For Italian architect Tomà Berlanda, working in Rwanda has brought his interest in education full circle. He co-founded Active Social Architecture (ASA) studio in Kigali in 2012. It is a collaborative practice tasked by NGO Plan Rwanda to develop a new model for early childhood development (ECD) facilities in the country.

"If you enable a child from a very early age to be in a healthy, safe and secure environment, that child stands a much better chance, 20 years down the line, to have a successful career through higher education," explains Berlanda.

At the other end of the educational spectrum, Berlanda and his team are actively engaged in developing the Department of Architecture at the Kigali Institute of Science and Technology, now part of the University of Rwanda. He believes that if you are invested in higher education within the disciplines of the built environment, you need to make sure you have good students. The foundation needs to be laid in early childhood.

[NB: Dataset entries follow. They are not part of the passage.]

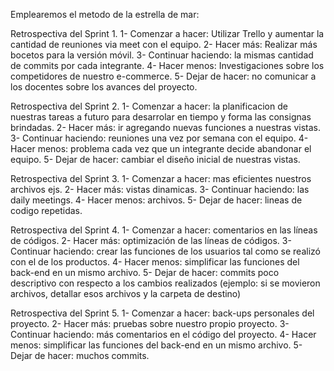Emplearemos el metodo de la estrella de mar:

Retrospectiva del Sprint 1.
1- Comenzar a hacer: Utilizar Trello y aumentar la cantidad de reuniones via meet con el equipo.
2- Hacer más: Realizar más bocetos para la versión móvil.
3- Continuar haciendo: la mismas cantidad de commits por cada integrante.
4- Hacer menos: Investigaciones sobre los competidores de nuestro e-commerce.
5- Dejar de hacer: no comunicar a los docentes sobre los avances del proyecto.

Retrospectiva del Sprint 2.
1- Comenzar a hacer: la planificacion de nuestras tareas a futuro para desarrolar en tiempo y forma las consignas brindadas.
2- Hacer más: ir agregando nuevas funciones a nuestras vistas.
3- Continuar haciendo: reuniones una vez por semana con el equipo.
4- Hacer menos: problema cada vez que un integrante decide abandonar el equipo.
5- Dejar de hacer: cambiar el diseño inicial de nuestras vistas.

Retrospectiva del Sprint 3.
1- Comenzar a hacer: mas eficientes nuestros archivos ejs.
2- Hacer más: vistas dinamicas.
3- Continuar haciendo: las daily meetings. 
4- Hacer menos: archivos.
5- Dejar de hacer: lineas de codigo repetidas.

Retrospectiva del Sprint 4.
1- Comenzar a hacer: comentarios en las líneas de códigos.
2- Hacer más: optimización de las líneas de códigos.
3- Continuar haciendo: crear las funciones de los usuarios tal como se realizó con el de los productos.
4- Hacer menos: simplificar las funciones del back-end en un mismo archivo.
5- Dejar de hacer: commits poco descriptivo con respecto a los cambios realizados (ejemplo: si se movieron archivos, detallar esos archivos y la carpeta de destino)

Retrospectiva del Sprint 5.
1- Comenzar a hacer: back-ups personales del proyecto.
2- Hacer más: pruebas sobre nuestro propio proyecto.
3- Continuar haciendo: más comentarios en el código del proyecto.
4- Hacer menos: simplificar las funciones del back-end en un mismo archivo.
5- Dejar de hacer: muchos commits.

"You need to make sure that early on in life they have chances – because it is too late to recriminate that students have come from a bad school when they are 20 years old," he says. "And so it really brings full circle a range of things that I've been interested in – how architecture as a discipline should practise and operate for everyone."

Good design should not be a privilege.

Over the past year ASA has been involved in a large-scale construction project for which it completed 20 buildings, most of them ECD centres. Working with local communities and international partners such as UNICEF Rwanda, it has developed and refined ideas on how to design and build ECD centres. It is a collective and interdisciplinary project addressing the interface between the ecosystem and socioeconomic environment at both community and national level.

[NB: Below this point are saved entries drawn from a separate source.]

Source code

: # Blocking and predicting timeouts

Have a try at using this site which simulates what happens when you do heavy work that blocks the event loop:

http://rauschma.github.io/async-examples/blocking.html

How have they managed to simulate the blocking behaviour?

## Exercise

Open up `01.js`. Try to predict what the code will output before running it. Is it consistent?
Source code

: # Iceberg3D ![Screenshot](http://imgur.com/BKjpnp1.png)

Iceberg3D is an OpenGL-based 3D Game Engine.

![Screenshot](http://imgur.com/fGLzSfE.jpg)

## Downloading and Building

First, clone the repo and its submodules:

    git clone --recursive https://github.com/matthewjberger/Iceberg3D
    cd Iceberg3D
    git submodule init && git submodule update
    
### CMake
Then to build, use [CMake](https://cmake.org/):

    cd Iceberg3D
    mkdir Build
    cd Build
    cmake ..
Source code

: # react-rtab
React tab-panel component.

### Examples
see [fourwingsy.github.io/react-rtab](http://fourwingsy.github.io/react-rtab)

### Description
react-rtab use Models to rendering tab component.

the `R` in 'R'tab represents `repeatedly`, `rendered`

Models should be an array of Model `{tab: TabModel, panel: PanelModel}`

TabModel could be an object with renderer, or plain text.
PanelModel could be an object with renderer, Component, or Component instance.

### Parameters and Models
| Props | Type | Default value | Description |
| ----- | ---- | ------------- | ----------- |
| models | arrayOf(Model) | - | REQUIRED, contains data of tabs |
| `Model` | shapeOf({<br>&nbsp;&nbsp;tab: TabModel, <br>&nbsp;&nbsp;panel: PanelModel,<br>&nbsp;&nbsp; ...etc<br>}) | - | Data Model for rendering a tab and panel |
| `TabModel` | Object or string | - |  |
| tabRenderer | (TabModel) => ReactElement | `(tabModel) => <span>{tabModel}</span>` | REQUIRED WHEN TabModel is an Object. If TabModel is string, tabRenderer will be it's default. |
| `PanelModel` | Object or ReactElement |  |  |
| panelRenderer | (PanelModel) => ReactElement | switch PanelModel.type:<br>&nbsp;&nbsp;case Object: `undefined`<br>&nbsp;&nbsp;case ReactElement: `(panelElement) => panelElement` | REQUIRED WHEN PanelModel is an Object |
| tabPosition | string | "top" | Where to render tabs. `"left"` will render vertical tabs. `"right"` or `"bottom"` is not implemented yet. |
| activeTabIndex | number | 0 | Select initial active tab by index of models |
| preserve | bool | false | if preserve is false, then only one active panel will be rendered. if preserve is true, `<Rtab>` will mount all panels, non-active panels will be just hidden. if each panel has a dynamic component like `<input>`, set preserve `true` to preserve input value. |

ASA's design is an innovative model that learns from the processes and customs rooted in Rwandan society. It held workshops with the community to learn more about the techniques, local materials, traditions and culture related to the care of Rwandan children and the mother-child relationship. 

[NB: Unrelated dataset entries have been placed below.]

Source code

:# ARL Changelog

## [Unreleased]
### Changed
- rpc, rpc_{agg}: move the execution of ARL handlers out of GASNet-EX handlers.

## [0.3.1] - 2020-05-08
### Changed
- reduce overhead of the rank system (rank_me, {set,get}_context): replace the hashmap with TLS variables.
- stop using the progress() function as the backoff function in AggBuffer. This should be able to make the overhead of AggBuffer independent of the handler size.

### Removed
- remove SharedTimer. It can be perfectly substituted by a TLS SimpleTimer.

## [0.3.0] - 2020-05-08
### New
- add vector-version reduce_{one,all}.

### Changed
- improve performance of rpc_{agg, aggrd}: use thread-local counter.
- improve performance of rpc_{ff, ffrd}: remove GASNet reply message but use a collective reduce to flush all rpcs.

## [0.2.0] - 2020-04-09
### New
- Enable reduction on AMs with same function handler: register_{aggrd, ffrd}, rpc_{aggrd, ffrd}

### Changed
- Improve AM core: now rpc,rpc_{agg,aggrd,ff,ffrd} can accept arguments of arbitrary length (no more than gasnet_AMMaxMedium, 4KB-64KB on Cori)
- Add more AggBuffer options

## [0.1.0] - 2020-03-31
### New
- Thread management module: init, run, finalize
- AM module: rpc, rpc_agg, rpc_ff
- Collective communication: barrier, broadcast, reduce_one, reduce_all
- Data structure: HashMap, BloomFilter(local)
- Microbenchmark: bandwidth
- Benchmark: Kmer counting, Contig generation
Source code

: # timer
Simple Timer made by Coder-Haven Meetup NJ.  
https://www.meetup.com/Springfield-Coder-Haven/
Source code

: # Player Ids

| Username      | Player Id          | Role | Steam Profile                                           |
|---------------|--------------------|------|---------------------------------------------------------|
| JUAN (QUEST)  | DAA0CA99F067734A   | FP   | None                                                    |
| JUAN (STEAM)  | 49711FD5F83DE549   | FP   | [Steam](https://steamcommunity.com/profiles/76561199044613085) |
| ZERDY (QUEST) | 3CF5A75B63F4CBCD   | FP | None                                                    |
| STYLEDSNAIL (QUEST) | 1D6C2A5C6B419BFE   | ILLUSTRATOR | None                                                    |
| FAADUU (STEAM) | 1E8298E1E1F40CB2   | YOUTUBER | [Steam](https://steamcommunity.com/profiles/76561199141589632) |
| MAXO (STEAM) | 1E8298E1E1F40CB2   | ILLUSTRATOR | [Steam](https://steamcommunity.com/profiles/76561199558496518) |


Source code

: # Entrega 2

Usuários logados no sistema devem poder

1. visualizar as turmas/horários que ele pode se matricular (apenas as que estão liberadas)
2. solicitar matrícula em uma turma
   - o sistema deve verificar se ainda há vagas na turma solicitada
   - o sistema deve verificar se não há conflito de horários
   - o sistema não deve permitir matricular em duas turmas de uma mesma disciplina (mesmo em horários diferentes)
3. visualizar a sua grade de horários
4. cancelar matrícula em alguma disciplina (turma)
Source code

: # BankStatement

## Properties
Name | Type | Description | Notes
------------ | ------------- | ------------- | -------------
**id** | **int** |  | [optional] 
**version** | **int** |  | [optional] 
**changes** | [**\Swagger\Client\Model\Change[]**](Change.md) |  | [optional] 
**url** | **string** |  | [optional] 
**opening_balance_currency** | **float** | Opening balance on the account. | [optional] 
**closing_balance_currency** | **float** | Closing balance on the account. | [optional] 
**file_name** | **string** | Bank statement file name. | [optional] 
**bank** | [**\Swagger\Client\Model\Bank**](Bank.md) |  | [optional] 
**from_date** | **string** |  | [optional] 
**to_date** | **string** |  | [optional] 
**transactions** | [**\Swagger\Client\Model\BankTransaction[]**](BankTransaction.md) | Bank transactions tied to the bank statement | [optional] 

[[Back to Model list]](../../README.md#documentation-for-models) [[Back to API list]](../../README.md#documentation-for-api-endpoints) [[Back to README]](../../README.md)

The model has two main features. A central open space functions as a catalyst for community gathering in a contemporary interpretation of the traditional "urugo" settlement pattern. A modular structure enables components to adapt to different terrains and situations that result in similar facilities organised around the central space. 

"A lot of school construction is based on the idea that the classroom is the only module that needs to be replicated," says Berlanda. "So there is no site planning, just endless repetition of classrooms. We decided to come up with a modular structure that, by means of its own geometry, carriers within itself the DNA of its aggregation. So hopefully it determines to an extent how the site plan is going to be generated and with a couple of mirrored elements, it deploys itself in one or two configurations on the site."

The studio also explored alternative construction methods that respond to the context. Instead of using the traditional reinforced concrete structure with brick infill, the buildings use a reinforced brick structure that is made of locally fired bricks bought from the community. They tried using clay-roofing tiles that were moulded and fired locally instead of importing iron sheeting. But both options had their pros and cons and according to Berlanda it is about finding a "break-even solution".

In conclusion, Berlanda shares his view on architecture for social good:

This notion of architecture for emergency, or architecture for doing good or pro bono architecture, is really almost irrelevant.

"Firstly, it should be sustainable business for everybody and it is just a matter of where your fees are relative to what is available. Secondly, designing for a refugee camp should be as normal as designing any high-rise tower in any practice in the world. It is not just this niche that you have to carve out and start branding with logos. This is a preoccupation that we tried to address indirectly through our practice here."